My mechanism was meant for something else (huge, 80+ question forms that would be a huge pain to map field by field). It’s just an example how one can split one big chunk of text into pieces and process each one individually.
I’m an accountant. It’s not out of your reach because scientists are generally smarter than accountants. LOL (Ironically, I’ll bet there’s science that proves this)
If you and your company are G-Mail/G-Suite users, I recommend you try a simple [scientific] experiment to see just how incompatible you may be with the art (and science) of programming.
Take thirty minutes and run through this tutorial to see how you can automatically create a Google document and send it to another user in your company just by running a script.
If you hate the experience, never look back. But, if you enjoyed it or you were simply intrigued, get more data by running through a few more tutorials.
And once you complete that first tutorial and you’ve examined the code at each step, come back to this message the review the code I referenced - you’ll likely be surprised that some of it is actually recognizable.
@Paul_Danyliuk typeform is quite expensive tool in my opinion…

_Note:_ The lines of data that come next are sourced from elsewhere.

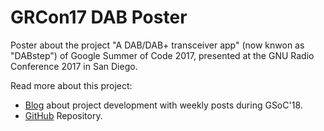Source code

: # GRCon17 DAB Poster
Poster about the project "A DAB/DAB+ transceiver app" (now knwon as "DABstep") of Google Summer of Code 2017, presented at the GNU Radio Conference 2017 in San Diego.

Read more about this project:
* [Blog](https://dabtransceiver.wordpress.com/) about project development with weekly posts during GSoC'18.
* [GitHub](https://github.com/kit-cel/gr-dab) Repository.

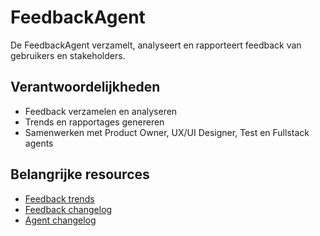 # FeedbackAgent

De FeedbackAgent verzamelt, analyseert en rapporteert feedback van gebruikers en stakeholders.

## Verantwoordelijkheden
- Feedback verzamelen en analyseren
- Trends en rapportages genereren
- Samenwerken met Product Owner, UX/UI Designer, Test en Fullstack agents

## Belangrijke resources
- [Feedback trends](../../resources/data/feedbackagent/feedback-trends.md)
- [Feedback changelog](../../resources/data/feedbackagent/feedback-changelog.md)
- [Agent changelog](changelog.md)
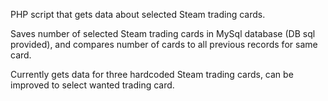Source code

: PHP script that gets data about selected Steam trading cards.

Saves number of selected Steam trading cards in MySql database (DB sql provided), and compares number of cards to all previous records for same card.

Currently gets data for three hardcoded Steam trading cards, can be improved to select wanted trading card.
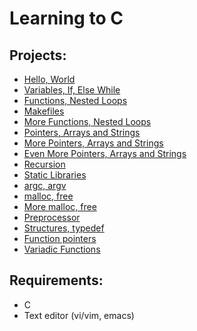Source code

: # Learning to C

## Projects:
- [Hello, World](https://github.com/aliciastudies/holbertonschool-low_level_programming/tree/master/hello_world)
- [Variables, If, Else While](https://github.com/aliciastudies/holbertonschool-low_level_programming/tree/master/variables_if_else_while)
- [Functions, Nested Loops](https://github.com/aliciastudies/holbertonschool-low_level_programming/tree/master/functions_nested_loops)
- [Makefiles](https://github.com/aliciastudies/holbertonschool-low_level_programming/tree/master/makefiles)
- [More Functions, Nested Loops](https://github.com/aliciastudies/holbertonschool-low_level_programming/tree/master/more_functions_nested_loops)
- [Pointers, Arrays and Strings](https://github.com/aliciastudies/holbertonschool-low_level_programming/tree/master/pointers_arrays_strings)
- [More Pointers, Arrays and Strings](https://github.com/aliciastudies/holbertonschool-low_level_programming/tree/master/pointers_arrays_strings)
- [Even More Pointers, Arrays and Strings](https://github.com/aliciastudies/holbertonschool-low_level_programming/tree/master/pointers_arrays_strings)
- [Recursion](https://github.com/aliciastudies/holbertonschool-low_level_programming/tree/master/recursion)
- [Static Libraries](https://github.com/aliciastudies/holbertonschool-low_level_programming/tree/master/static_libraries)
- [argc, argv](https://github.com/aliciastudies/holbertonschool-low_level_programming/tree/master/argc_argv)
- [malloc, free](https://github.com/aliciastudies/holbertonschool-low_level_programming/tree/master/malloc_free)
- [More malloc, free](https://github.com/aliciastudies/holbertonschool-low_level_programming/tree/master/more_malloc_free)
- [Preprocessor](https://github.com/aliciastudies/holbertonschool-low_level_programming/tree/master/preprocessor)
- [Structures, typedef](https://github.com/aliciastudies/holbertonschool-low_level_programming/tree/master/structures_typedef)
- [Function pointers](https://github.com/aliciastudies/holbertonschool-low_level_programming/tree/master/function_pointers)
- [Variadic Functions](https://github.com/aliciastudies/holbertonschool-low_level_programming/tree/master/variadic_functions)

## Requirements:
- C
- Text editor (vi/vim, emacs)
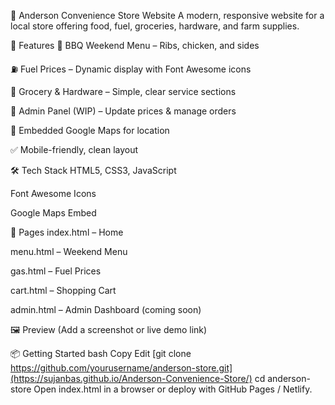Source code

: 🏪 Anderson Convenience Store Website
A modern, responsive website for a local store offering food, fuel, groceries, hardware, and farm supplies.

🚀 Features
🍗 BBQ Weekend Menu – Ribs, chicken, and sides

⛽ Fuel Prices – Dynamic display with Font Awesome icons

🛒 Grocery & Hardware – Simple, clear service sections

🧾 Admin Panel (WIP) – Update prices & manage orders

📍 Embedded Google Maps for location

✅ Mobile-friendly, clean layout

🛠 Tech Stack
HTML5, CSS3, JavaScript

Font Awesome Icons

Google Maps Embed

📂 Pages
index.html – Home

menu.html – Weekend Menu

gas.html – Fuel Prices

cart.html – Shopping Cart

admin.html – Admin Dashboard (coming soon)

🖼 Preview
(Add a screenshot or live demo link)

📦 Getting Started
bash
Copy
Edit
[git clone https://github.com/yourusername/anderson-store.git](https://sujanbas.github.io/Anderson-Convenience-Store/)
cd anderson-store
Open index.html in a browser or deploy with GitHub Pages / Netlify.
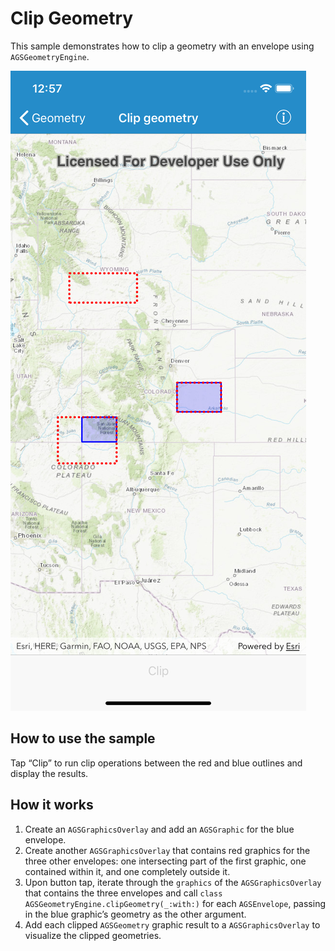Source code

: # Clip Geometry

This sample demonstrates how to clip a geometry with an envelope using
`AGSGeometryEngine`.

![](image1.png)

## How to use the sample

Tap “Clip” to run clip operations between the red and blue outlines and
display the results.

## How it works

1.  Create an `AGSGraphicsOverlay` and add an `AGSGraphic` for the blue
    envelope.
2.  Create another `AGSGraphicsOverlay` that contains red graphics for
    the three other envelopes: one intersecting part of the first
    graphic, one contained within it, and one completely outside it.
3.  Upon button tap, iterate through the `graphics` of the
    `AGSGraphicsOverlay` that contains the three envelopes and call
    `class AGSGeometryEngine.clipGeometry(_:with:)` for each
    `AGSEnvelope`, passing in the blue graphic’s geometry as the other
    argument.
4.  Add each clipped `AGSGeometry` graphic result to a
    `AGSGraphicsOverlay` to visualize the clipped geometries.
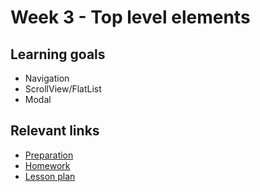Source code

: # Week 3 - Top level elements

## Learning goals
- Navigation
- ScrollView/FlatList
- Modal

## Relevant links
* [Preparation](preparation.md)
* [Homework](homework.md)
* [Lesson plan](lesson-plan.md)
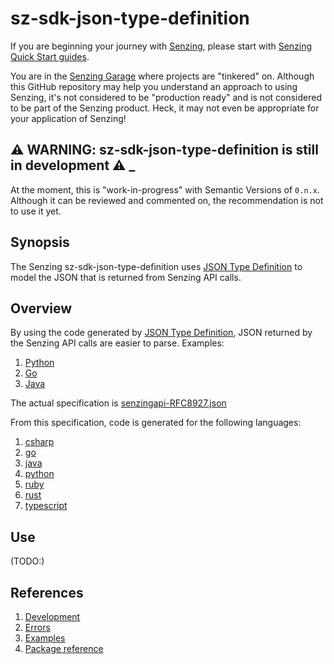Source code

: # sz-sdk-json-type-definition

If you are beginning your journey with
[Senzing](https://senzing.com/),
please start with
[Senzing Quick Start guides](https://docs.senzing.com/quickstart/).

You are in the
[Senzing Garage](https://github.com/senzing-garage)
where projects are "tinkered" on.
Although this GitHub repository may help you understand an approach to using Senzing,
it's not considered to be "production ready" and is not considered to be part of the Senzing product.
Heck, it may not even be appropriate for your application of Senzing!

## :warning: WARNING: sz-sdk-json-type-definition is still in development :warning: _

At the moment, this is "work-in-progress" with Semantic Versions of `0.n.x`.
Although it can be reviewed and commented on,
the recommendation is not to use it yet.

## Synopsis

The Senzing sz-sdk-json-type-definition uses
[JSON Type Definition](https://jsontypedef.com/)
to model the JSON that is returned from Senzing API calls.

## Overview

By using the code generated by
[JSON Type Definition](https://jsontypedef.com/),
JSON returned by the Senzing API calls are easier to parse.
Examples:

1. [Python](main.py)
1. [Go](main.go)
1. [Java](main.java)

The actual specification is
[senzingapi-RFC8927.json](senzingapi-RFC8927.json)

From this specification, code is generated for the following languages:

1. [csharp](csharp)
1. [go](go/typedef)
1. [java](java)
1. [python](python/typedef)
1. [ruby](ruby)
1. [rust](rust)
1. [typescript](typescript)

## Use

(TODO:)

## References

1. [Development](docs/development.md)
1. [Errors](docs/errors.md)
1. [Examples](docs/examples.md)
1. [Package reference](https://pkg.go.dev/github.com/senzing-garage/sz-sdk-json-type-definition)
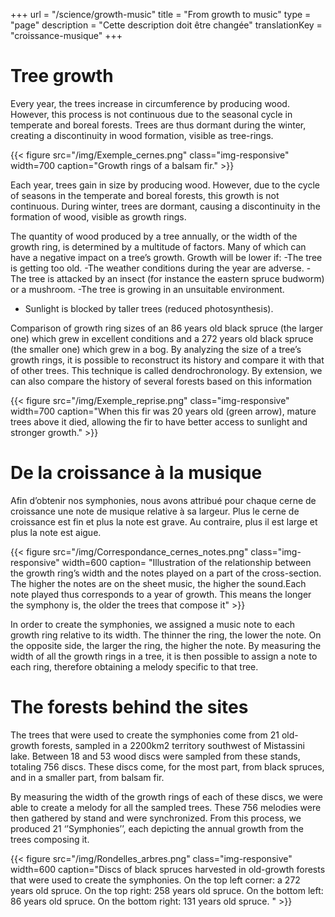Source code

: +++
url =  "/science/growth-music"
title = "From growth to music"
type = "page"
description =  "Cette description doit être changée"
translationKey = "croissance-musique"
+++

# Tree growth

Every year, the trees increase in circumference by producing wood. However, this process is not continuous due to the seasonal cycle in temperate and boreal forests. Trees are thus dormant during the winter, creating a discontinuity in wood formation, visible as tree-rings.

{{< figure src="/img/Exemple_cernes.png" class="img-responsive" width=700 caption="Growth rings of a balsam fir." >}}

Each year, trees gain in size by producing wood. However, due to the cycle of seasons in the temperate and boreal forests, this growth is not continuous. During winter, trees are dormant, causing a discontinuity in the formation of wood, visible as growth rings.

The quantity of wood produced by a tree annually, or the width of the growth ring, is determined by a multitude of factors. Many of which can have a negative impact on a tree’s growth. Growth will be lower if:
-The tree is getting too old.
-The weather conditions during the year are adverse. 
-The tree is attacked by an insect (for instance the eastern spruce budworm) or a mushroom.
-The tree is growing in an unsuitable environment. 
- Sunlight is blocked by taller trees (reduced photosynthesis).

Comparison of growth ring sizes of an 86 years old black spruce (the larger one) which grew in excellent conditions and a 272 years old black spruce (the smaller one) which grew in a bog. 
By analyzing the size of a tree’s growth rings, it is possible to reconstruct its history and compare it with that of other trees. This technique is called dendrochronology. By extension, we can also compare the history of several forests based on this information



{{< figure src="/img/Exemple_reprise.png" class="img-responsive" width=700 caption="When this fir was 20 years old (green arrow), mature trees above it died, allowing the fir to have better access to sunlight and stronger growth." >}}


# De la croissance à la musique

Afin d’obtenir nos symphonies, nous avons attribué pour chaque cerne de croissance une note de musique relative à sa largeur. Plus le cerne de croissance est fin et plus la note est grave. Au contraire, plus il est large et plus la note est aigue.

{{< figure src="/img/Correspondance_cernes_notes.png" class="img-responsive" width=600 caption= "Illustration of the relationship between the growth ring’s width and the notes played on a part of the cross-section. The higher the notes are on the sheet music, the higher the sound.Each note played thus corresponds to a year of growth. This means the longer the symphony is, the older the trees that compose it" >}}

In order to create the symphonies, we assigned a music note to each growth ring relative to its width. The thinner the ring, the lower the note.  On the opposite side, the larger the ring, the higher the note. By measuring the width of all the growth rings in a tree, it is then possible to assign a note to each ring, therefore obtaining a melody specific to that tree.

# The forests behind the sites

The trees that were used to create the symphonies come from 21 old-growth forests, sampled in a 2200km2 territory southwest of Mistassini lake.
Between 18 and 53 wood discs were sampled from these stands, totaling 756 discs. These discs come, for the most part, from black spruces, and in a smaller part, from balsam fir. 

By measuring the width of the growth rings of each of these discs, we were able to create a melody for all the sampled trees. These 756 melodies were then gathered by stand and were synchronized. From this process, we produced 21 ‘’Symphonies’’, each depicting the annual growth from the trees composing it.

{{< figure src="/img/Rondelles_arbres.png" class="img-responsive" width=600 caption="Discs of black spruces harvested in old-growth forests that were used to create the symphonies. On the top left corner: a 272 years old spruce. On the top right:  258 years old spruce. On the bottom left: 86 years old spruce. On the bottom right: 131 years old spruce. " >}}


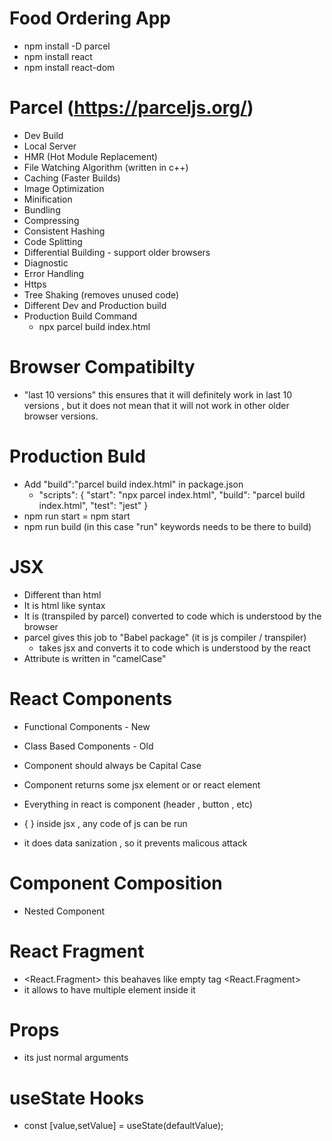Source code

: # Food Ordering App

- npm install -D parcel
- npm install react
- npm install react-dom

# Parcel (https://parceljs.org/)

- Dev Build
- Local Server
- HMR (Hot Module Replacement)
- File Watching Algorithm (written in c++)
- Caching (Faster Builds)
- Image Optimization
- Minification
- Bundling
- Compressing
- Consistent Hashing
- Code Splitting
- Differential Building - support older browsers
- Diagnostic
- Error Handling
- Https
- Tree Shaking (removes unused code)
- Different Dev and Production build
- Production Build Command
  - npx parcel build index.html

# Browser Compatibilty

- "last 10 versions" this ensures that it will definitely work in last 10 versions , but it does not mean that it will not work in other older browser versions.

# Production Buld

- Add "build":"parcel build index.html" in package.json
  - "scripts": {
    "start": "npx parcel index.html",
    "build": "parcel build index.html",
    "test": "jest"
    }
- npm run start = npm start
- npm run build (in this case "run" keywords needs to be there to build)

# JSX

- Different than html
- It is html like syntax
- It is (transpiled by parcel) converted to code which is understood by the browser
- parcel gives this job to "Babel package" (it is js compiler / transpiler)
  - takes jsx and converts it to code which is understood by the react
- Attribute is written in "camelCase"

# React Components

- Functional Components - New
- Class Based Components - Old

- Component should always be Capital Case
- Component returns some jsx element or or react element
- Everything in react is component (header , button , etc)
- { } inside jsx , any code of js can be run
- it does data sanization , so it prevents malicous attack

# Component Composition

- Nested Component

# React Fragment

- <React.Fragment> this beahaves like empty tag <React.Fragment>
- it allows to have multiple element inside it

# Props

- its just normal arguments

# useState Hooks

- const [value,setValue] = useState(defaultValue);
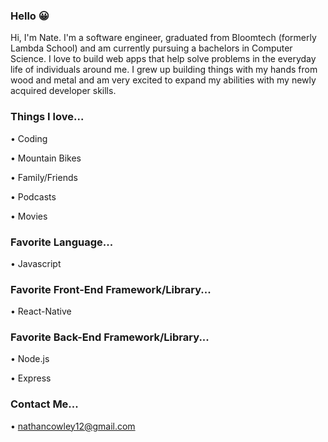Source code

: ### Hello 😀

<!--
**natethegreat5413/natethegreat5413** is a ✨ _special_ ✨ repository because its `README.md` (this file) appears on your GitHub profile.

Here are some ideas to get you started:

- 🔭 I’m currently working on ...
- 🌱 I’m currently learning ...
- 👯 I’m looking to collaborate on ...
- 🤔 I’m looking for help with ...
- 💬 Ask me about ...
- 📫 How to reach me: ...
- 😄 Pronouns: ...
- ⚡ Fun fact: ...
-->
Hi, I'm Nate.  I'm a software engineer, graduated from Bloomtech (formerly Lambda School) and am currently pursuing a bachelors in Computer Science.  I love to build web apps that help solve problems in the everyday life of individuals around me.  I grew up building things with my hands from wood and metal and am very excited to expand my abilities with my newly acquired developer skills.

### Things I love...
  • Coding

  • Mountain Bikes

  • Family/Friends

  • Podcasts

  • Movies

### Favorite Language...
  • Javascript

### Favorite Front-End Framework/Library...
  • React-Native

### Favorite Back-End Framework/Library...
  • Node.js

  • Express

### Contact Me...
  • nathancowley12@gmail.com
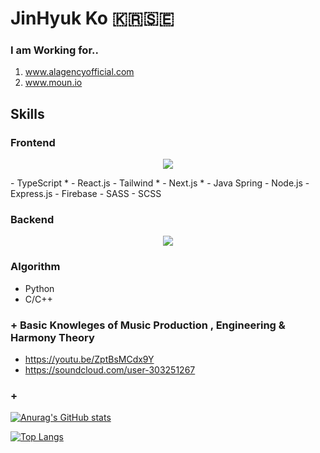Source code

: # JinHyuk Ko 🇰🇷🇸🇪

<!--
**JinhyukKo/JinhyukKo** is a ✨ _special_ ✨ repository because its `README.md` (this file) appears on your GitHub profile.

Here are some ideas to get you started:

- 🔭 I’m currently working on ...
- 🌱 I’m currently learning ...
- 👯 I’m looking to collaborate on ...
- 🤔 I’m looking for help with ...
- 💬 Ask me about ...
- 📫 How to reach me: ...
- 😄 Pronouns: ...
- ⚡ Fun fact: ...
-->

### I am Working for.. 
 1. www.alagencyofficial.com
 2. www.moun.io


## Skills
### Frontend

<p align="center">
  <a href="https://skillicons.dev">
    <img src="https://skillicons.dev/icons?i=js,ts,react,nextjs,tailwind,sass" />
  </a>
</p>
- TypeScript *
- React.js
- Tailwind *
- Next.js *
- Java Spring
- Node.js
- Express.js
- Firebase
- SASS
- SCSS

### Backend
<p align="center">
  <a href="https://skillicons.dev">
    <img src="https://skillicons.dev/icons?i=java,spring,expressjs,postgresql,mysql,bash,firebase,aws,azure" />
  </a>
</p>

### Algorithm
- Python
- C/C++

### + Basic Knowleges of Music Production , Engineering & Harmony Theory
- https://youtu.be/ZptBsMCdx9Y
- https://soundcloud.com/user-303251267
### + 


[![Anurag's GitHub stats](https://github-readme-stats.vercel.app/api?username=JinhyukKo)](https://github.com/anuraghazra/github-readme-stats)

[![Top Langs](https://github-readme-stats.vercel.app/api/top-langs/?username=JinhyukKo&layout=donut)](https://github.com/anuraghazra/github-readme-stats)
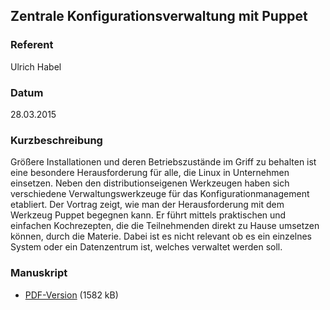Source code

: ## Zentrale Konfigurationsverwaltung mit Puppet


### Referent
Ulrich Habel

### Datum
28.03.2015

### Kurzbeschreibung
Größere Installationen und deren Betriebszustände im Griff zu behalten ist eine
besondere Herausforderung für alle, die Linux in Unternehmen einsetzen. Neben
den distributionseigenen Werkzeugen haben sich verschiedene
Verwaltungswerkzeuge für das Konfigurationmanagement etabliert. Der Vortrag
zeigt, wie man der Herausforderung mit dem Werkzeug Puppet begegnen kann. Er
führt mittels praktischen und einfachen Kochrezepten, die die Teilnehmenden
direkt zu Hause umsetzen können, durch die Materie. Dabei ist es nicht relevant
ob es ein einzelnes System oder ein Datenzentrum ist, welches verwaltet werden
soll.

### Manuskript

* [PDF-Version](/download/Vortraege/Puppet_LIT_2015.pdf) (1582 kB)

@Bill_French Does using Google Apps Script mean I have to use Google forms to do my surveys?
Not at all. The script I referenced above interacts with the data flowing from your current form. It was suggested only as one pathway to embrace your legacy situation - i.e., a form sending emails.
However, Once you become familiar with the nature of apps scripts, you will come to understand that a single line of code in apps script can send data into Coda using their apps script library. I don’t want to push you too far into the technical weeds, but realize that Coda engineers have thought deeply about these integration requirements and provided some pre-built functions that allow us to move data from apps script into Coda tables.
@Paul_Danyliuk is right about the cost of Typeform - it’s pricey. Google forms is free, but not as powerful nor as elegant as Typeform. Again, this is about requirements and more so about business requirements.
Typeform (especially the paid service) makes data-gathering look and feel very professional. If that matters to your business and your customers, it may be (relatively) cheap, not expensive. This is why business requirements matter far more than a rush to define implementation details because they shape decisions with great business-centric precision.
Almost every forms system work with Zapier and Google Apps Script (Survey Monkey comes to mind, and Survey Sparrow is gaining traction as well). And while they each have the ability to email forms (a legacy option from the previous century), they each support better and more streamlined ways to collect data.
But since you are surveying customers, the most important requirement is getting the answers you need, thus making the choice of survey platform a key implementation detail. If it’s a crappy survey experience, it’ll produce poor results (I suspect).
And to be clear, @Paul_Danyliuk makes a very compelling point - you are in the business of servicing customer demand; not in the business of writing code. As such, the core-vs-context debate should weigh heavily against the idea of becoming a coder [too].